About this task: Which lines in the records below mention the word "feDisplacementMap"? Copy each one out.

Dataset entries
§

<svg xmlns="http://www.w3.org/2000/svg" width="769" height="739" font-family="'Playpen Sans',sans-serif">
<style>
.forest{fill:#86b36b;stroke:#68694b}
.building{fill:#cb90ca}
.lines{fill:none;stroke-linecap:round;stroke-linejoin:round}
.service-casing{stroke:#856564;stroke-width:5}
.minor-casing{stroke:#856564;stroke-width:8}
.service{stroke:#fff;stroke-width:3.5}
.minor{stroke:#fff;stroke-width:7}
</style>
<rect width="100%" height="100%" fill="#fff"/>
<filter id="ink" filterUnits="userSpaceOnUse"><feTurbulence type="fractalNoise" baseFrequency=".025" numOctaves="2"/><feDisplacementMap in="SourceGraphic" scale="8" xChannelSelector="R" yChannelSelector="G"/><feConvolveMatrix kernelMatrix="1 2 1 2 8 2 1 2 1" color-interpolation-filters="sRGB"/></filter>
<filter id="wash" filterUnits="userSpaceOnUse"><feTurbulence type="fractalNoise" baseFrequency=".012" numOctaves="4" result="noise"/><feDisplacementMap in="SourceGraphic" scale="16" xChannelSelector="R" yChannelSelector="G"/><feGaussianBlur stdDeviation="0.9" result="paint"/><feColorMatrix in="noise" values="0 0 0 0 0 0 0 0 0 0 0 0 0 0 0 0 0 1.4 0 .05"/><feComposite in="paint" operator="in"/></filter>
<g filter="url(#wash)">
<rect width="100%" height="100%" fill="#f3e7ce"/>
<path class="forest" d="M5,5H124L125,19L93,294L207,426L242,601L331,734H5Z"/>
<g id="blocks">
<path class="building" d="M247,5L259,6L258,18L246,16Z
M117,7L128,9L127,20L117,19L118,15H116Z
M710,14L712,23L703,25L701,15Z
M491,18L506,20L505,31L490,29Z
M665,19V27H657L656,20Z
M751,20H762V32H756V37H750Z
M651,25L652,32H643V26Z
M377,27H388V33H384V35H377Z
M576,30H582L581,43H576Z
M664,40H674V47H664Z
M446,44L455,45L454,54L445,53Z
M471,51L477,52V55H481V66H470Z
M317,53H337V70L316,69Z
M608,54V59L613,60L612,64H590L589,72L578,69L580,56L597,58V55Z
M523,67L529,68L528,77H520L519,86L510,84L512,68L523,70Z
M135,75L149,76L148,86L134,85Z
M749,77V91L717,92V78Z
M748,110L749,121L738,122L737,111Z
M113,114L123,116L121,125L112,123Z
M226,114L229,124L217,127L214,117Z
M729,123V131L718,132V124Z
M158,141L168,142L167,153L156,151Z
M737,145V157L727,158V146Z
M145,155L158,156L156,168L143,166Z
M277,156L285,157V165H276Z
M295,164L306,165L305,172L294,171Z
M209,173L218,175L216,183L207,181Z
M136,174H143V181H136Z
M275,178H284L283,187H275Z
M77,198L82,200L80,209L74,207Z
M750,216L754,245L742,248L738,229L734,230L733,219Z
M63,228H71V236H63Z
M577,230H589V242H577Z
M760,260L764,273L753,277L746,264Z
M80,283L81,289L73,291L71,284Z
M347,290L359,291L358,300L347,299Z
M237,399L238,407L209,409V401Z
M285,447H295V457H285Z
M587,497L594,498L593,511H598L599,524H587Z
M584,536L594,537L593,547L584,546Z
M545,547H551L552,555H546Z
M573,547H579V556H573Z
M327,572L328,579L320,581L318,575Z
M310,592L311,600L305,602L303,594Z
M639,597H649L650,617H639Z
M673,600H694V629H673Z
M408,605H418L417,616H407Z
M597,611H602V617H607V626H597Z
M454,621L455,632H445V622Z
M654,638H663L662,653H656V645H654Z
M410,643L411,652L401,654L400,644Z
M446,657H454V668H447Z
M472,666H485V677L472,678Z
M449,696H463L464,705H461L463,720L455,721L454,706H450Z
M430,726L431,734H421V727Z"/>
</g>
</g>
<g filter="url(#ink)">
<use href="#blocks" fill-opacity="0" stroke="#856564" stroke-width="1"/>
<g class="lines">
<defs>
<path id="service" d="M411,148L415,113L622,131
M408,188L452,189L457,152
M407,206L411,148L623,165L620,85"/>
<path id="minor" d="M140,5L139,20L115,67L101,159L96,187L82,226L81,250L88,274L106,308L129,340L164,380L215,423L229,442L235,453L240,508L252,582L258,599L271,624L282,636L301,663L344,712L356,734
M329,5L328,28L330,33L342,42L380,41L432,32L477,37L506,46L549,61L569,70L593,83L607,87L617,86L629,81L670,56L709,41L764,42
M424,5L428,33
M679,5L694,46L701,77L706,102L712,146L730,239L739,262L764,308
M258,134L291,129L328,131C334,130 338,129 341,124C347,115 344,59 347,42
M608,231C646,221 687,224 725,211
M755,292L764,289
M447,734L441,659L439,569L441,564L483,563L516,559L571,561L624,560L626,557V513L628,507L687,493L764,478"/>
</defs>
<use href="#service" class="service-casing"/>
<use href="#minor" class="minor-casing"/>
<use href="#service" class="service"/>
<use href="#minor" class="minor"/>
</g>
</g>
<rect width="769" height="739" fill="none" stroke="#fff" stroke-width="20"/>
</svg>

§

Task output:
<filter id="ink" filterUnits="userSpaceOnUse"><feTurbulence type="fractalNoise" baseFrequency=".025" numOctaves="2"/><feDisplacementMap in="SourceGraphic" scale="8" xChannelSelector="R" yChannelSelector="G"/><feConvolveMatrix kernelMatrix="1 2 1 2 8 2 1 2 1" color-interpolation-filters="sRGB"/></filter>
<filter id="wash" filterUnits="userSpaceOnUse"><feTurbulence type="fractalNoise" baseFrequency=".012" numOctaves="4" result="noise"/><feDisplacementMap in="SourceGraphic" scale="16" xChannelSelector="R" yChannelSelector="G"/><feGaussianBlur stdDeviation="0.9" result="paint"/><feColorMatrix in="noise" values="0 0 0 0 0 0 0 0 0 0 0 0 0 0 0 0 0 1.4 0 .05"/><feComposite in="paint" operator="in"/></filter>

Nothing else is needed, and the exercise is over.